Now if you look at the upsert that has a total time of 10s, it seems to be spending roughly 1.3s on the network and in the IO layer, so there is a significant gap here. Have you experienced longer stalls in your app and/or are you performing GC logging to make sure there are no stop the world pauses in your app?

ravikrn.13 · October 5, 2018, 10:01am

@daschl : Thanks for the reply.

We are running services in 4 instances of same application and the issue is seen in only 1 of the instance. To rule out N/W issues, all the other 3 applications are fine during the same period .
We are taking GC logs at regular intervals (30 mins).

We are seeing spike in Couchbase objects.

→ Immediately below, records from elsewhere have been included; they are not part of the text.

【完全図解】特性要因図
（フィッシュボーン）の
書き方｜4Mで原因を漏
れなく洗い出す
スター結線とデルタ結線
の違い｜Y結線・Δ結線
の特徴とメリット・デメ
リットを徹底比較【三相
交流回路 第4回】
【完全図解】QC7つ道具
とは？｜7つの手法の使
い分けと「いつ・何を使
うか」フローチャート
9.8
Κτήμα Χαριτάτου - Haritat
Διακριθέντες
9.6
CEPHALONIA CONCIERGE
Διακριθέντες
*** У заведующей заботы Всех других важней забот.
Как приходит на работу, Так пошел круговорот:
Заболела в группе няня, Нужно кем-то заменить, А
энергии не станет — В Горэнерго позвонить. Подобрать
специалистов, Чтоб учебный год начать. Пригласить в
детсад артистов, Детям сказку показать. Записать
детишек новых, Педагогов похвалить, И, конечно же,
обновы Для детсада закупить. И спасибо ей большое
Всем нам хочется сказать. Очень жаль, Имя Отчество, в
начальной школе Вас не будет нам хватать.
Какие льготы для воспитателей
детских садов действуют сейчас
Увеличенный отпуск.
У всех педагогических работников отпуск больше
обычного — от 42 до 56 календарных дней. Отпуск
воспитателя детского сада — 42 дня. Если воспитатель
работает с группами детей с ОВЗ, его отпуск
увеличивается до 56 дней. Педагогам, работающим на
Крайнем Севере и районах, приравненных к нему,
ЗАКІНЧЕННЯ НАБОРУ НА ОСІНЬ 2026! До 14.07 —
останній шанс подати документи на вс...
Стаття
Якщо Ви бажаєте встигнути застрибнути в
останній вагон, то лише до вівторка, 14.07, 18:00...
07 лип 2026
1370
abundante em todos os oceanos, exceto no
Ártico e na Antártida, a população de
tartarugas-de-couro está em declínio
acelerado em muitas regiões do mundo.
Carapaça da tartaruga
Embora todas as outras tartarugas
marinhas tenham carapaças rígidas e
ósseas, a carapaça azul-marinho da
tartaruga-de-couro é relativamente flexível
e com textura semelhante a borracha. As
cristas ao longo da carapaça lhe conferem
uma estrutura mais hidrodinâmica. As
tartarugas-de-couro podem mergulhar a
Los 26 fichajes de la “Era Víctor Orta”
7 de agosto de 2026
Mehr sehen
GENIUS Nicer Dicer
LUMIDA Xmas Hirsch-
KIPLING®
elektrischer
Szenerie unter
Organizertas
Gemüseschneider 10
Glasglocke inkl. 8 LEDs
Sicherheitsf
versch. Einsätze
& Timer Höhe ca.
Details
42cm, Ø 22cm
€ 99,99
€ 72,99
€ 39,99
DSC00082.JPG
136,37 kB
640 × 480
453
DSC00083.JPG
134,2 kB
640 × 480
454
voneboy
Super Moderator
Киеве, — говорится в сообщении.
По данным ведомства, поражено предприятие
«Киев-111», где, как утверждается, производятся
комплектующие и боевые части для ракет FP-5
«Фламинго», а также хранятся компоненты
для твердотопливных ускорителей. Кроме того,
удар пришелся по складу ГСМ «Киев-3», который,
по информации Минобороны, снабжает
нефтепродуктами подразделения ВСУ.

209072        6690304  com.couchbase.client.core.env.CoreScheduler$EventLoopWorker
209070      113734080  rx.internal.util.unsafe.SpscArrayQueue

Number of instances is 209072
Number of bytes is 6690304

Is this a cause of concern?

ingenthr · October 6, 2018, 12:33am

I’ll defer to @subhashni and @daschl who know this area better, but it looks to me like it might be possible that your 4th instance has some slightly different code or environment that is somehow creating/leaking Bucket instances and thus the resources managed underneath? A quick heap dump will probably confirm.

ravikrn.13 · October 8, 2018, 5:03am

As suggested we took heap dump and we have a leak suspect:

One instance of "rx.subjects.PublishSubject$PublishSubjectState" loaded by "com.tfsc.ilabs.core.cache" occupies 532,077,400 (53.29%) bytes. The memory is accumulated in one instance of "rx.subjects.PublishSubject$PublishSubjectProducer[]" loaded by "com.tfsc.core.cache".

Keywords
rx.subjects.PublishSubject$PublishSubjectProducer[]
rx.subjects.PublishSubject$PublishSubjectState

daschl · October 8, 2018, 5:06am

@ravikrn.13 I think at this point we need to start to look at actual code. What code is different for this one application server? The keywords shared are generic to rx and don’t help with pinpointing what is going on.

One thing to double check is that you use the Bucket instance as a singleton. on startup create and only destroy on shutdown. Is that in place?

The PublishSubject is only internally used for config management and there should only be one around per Bucket instance so this in theory also points to the fact that these instances are created a lot (maybe on a request basis?)

ravikrn.13 · October 8, 2018, 6:20am

Thanks @daschl.

Found out the root cause. We are using eventBus in an non-singleton way. Overtime created way too many objects which led to the high heap usage of the application causing the operations to slow down including keepalive operations.

daschl · October 8, 2018, 6:47am

@ravikrn.13 glad to hear you found it!